**Action item**
With the string "agent" as the filter, copy each matching line from the records.

[Saved entries]

■ ■ ■ ■ ■ ■ ■

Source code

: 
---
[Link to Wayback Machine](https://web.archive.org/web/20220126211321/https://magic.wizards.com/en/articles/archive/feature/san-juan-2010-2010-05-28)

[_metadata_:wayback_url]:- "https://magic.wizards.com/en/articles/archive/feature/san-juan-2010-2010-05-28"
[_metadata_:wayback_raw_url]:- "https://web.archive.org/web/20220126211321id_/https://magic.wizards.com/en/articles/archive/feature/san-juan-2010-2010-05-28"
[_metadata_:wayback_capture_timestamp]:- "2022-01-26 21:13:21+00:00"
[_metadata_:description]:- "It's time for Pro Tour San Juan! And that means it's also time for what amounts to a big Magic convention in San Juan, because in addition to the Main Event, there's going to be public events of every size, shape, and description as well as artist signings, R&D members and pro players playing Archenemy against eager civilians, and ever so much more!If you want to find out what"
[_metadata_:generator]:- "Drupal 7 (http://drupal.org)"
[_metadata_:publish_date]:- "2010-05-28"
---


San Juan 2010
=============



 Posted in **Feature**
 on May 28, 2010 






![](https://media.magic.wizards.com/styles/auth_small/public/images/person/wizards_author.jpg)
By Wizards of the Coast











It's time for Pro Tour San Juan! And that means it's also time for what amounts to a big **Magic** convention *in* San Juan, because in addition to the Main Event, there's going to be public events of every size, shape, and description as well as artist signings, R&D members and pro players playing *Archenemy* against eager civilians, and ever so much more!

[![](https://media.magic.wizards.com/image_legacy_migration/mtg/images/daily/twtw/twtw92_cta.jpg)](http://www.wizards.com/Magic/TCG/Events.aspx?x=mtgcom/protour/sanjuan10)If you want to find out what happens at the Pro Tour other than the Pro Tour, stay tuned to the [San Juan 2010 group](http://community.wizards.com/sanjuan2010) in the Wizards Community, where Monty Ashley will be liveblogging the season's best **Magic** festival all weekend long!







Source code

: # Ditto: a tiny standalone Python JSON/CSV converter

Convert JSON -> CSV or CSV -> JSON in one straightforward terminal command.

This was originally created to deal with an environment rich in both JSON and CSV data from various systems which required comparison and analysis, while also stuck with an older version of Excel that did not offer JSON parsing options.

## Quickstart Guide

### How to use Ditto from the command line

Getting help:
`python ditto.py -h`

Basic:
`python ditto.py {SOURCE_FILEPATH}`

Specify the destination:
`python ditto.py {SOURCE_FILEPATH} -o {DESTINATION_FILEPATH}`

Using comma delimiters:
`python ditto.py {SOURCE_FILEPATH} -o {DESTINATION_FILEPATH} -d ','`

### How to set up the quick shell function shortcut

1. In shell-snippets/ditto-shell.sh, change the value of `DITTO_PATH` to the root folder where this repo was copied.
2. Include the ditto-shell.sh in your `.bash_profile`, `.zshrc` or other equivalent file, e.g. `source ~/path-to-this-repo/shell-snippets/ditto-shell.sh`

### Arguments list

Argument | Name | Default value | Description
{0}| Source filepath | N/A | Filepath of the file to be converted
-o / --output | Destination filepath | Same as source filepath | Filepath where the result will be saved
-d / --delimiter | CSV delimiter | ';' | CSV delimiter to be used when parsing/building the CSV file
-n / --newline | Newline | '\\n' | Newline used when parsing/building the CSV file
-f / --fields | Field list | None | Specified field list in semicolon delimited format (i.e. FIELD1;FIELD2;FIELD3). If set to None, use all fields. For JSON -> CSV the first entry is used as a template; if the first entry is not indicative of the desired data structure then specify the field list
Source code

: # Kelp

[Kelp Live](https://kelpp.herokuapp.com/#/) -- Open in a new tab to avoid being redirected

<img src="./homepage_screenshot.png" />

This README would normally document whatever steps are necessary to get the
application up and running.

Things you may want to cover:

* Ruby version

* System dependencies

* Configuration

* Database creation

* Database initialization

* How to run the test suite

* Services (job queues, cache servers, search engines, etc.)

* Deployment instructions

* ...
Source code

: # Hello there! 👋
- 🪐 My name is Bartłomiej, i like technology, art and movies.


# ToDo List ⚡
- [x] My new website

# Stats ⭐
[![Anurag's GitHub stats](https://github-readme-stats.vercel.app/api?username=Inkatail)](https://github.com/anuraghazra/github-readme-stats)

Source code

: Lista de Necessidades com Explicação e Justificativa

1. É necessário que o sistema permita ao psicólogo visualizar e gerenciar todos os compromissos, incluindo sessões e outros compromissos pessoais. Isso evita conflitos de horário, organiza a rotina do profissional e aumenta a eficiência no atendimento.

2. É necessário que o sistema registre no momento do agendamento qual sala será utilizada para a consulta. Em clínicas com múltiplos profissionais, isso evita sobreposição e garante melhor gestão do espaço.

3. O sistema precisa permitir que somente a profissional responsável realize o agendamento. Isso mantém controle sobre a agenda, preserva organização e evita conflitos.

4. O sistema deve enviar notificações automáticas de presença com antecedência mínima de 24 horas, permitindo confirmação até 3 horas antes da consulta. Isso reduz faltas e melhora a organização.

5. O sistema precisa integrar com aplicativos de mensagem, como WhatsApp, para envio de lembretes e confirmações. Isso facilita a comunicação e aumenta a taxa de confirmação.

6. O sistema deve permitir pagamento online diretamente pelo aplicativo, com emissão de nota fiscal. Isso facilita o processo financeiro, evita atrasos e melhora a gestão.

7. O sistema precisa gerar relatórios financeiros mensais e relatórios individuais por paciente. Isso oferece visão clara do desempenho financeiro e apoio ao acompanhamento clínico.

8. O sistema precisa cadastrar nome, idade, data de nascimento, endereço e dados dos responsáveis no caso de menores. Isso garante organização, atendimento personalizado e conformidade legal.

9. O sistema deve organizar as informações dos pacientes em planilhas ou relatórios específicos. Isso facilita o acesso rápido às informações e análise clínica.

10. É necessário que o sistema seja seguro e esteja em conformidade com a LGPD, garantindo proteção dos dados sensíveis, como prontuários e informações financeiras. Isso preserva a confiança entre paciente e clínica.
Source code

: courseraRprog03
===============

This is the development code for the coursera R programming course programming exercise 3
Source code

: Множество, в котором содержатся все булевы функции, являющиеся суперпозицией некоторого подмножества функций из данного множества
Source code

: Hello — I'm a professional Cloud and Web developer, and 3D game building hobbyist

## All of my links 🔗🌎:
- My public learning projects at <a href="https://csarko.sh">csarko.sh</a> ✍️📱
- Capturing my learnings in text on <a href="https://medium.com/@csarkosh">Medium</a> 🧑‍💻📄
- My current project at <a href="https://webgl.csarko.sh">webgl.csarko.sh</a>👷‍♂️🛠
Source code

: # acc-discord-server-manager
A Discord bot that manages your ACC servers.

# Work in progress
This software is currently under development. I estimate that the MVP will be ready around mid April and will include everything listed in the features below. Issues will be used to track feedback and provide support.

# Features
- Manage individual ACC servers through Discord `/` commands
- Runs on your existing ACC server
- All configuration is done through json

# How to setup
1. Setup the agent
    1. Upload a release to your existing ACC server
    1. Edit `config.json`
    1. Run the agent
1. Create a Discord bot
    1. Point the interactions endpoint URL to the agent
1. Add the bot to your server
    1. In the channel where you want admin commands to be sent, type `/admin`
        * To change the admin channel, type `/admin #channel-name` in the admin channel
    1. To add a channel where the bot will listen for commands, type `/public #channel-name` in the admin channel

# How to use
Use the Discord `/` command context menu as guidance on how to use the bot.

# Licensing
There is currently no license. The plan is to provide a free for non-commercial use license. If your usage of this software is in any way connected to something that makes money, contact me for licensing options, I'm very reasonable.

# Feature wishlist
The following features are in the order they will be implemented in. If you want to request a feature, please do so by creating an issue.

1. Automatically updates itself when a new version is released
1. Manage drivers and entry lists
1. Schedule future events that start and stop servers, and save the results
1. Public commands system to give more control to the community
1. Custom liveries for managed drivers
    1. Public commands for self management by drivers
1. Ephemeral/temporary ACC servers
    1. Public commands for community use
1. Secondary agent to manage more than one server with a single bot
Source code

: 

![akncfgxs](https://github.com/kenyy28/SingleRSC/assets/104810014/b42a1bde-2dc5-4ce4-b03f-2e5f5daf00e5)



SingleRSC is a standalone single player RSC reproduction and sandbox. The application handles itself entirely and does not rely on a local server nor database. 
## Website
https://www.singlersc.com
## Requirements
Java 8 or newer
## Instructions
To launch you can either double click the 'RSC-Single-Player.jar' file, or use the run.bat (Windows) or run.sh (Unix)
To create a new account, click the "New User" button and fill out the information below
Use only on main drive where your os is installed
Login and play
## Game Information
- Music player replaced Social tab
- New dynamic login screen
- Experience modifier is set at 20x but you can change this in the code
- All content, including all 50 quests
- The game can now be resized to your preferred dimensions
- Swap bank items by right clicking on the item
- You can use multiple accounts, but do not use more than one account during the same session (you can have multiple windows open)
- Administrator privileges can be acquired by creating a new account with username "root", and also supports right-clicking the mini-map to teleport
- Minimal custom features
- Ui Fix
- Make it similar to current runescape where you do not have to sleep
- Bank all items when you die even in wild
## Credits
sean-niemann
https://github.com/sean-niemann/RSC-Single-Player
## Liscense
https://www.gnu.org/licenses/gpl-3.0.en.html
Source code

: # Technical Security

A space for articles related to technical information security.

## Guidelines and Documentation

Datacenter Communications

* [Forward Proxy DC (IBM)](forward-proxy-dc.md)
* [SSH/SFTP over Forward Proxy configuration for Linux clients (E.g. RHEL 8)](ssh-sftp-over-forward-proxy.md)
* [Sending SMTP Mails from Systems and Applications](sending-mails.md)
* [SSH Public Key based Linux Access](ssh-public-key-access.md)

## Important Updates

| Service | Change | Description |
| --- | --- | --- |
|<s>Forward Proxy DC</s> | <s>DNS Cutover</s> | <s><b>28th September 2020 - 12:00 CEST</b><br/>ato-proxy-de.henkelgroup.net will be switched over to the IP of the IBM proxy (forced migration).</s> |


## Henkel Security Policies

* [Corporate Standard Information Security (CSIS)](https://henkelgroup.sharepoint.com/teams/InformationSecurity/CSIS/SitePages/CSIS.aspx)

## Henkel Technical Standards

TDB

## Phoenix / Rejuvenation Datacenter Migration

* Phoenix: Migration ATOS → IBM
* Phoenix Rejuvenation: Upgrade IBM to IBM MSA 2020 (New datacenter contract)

■ ■ ■ ■ ■ ■ ■

**Response to the exercise**
1. Setup the agent
    1. Run the agent
    1. Point the interactions endpoint URL to the agent
1. Secondary agent to manage more than one server with a single bot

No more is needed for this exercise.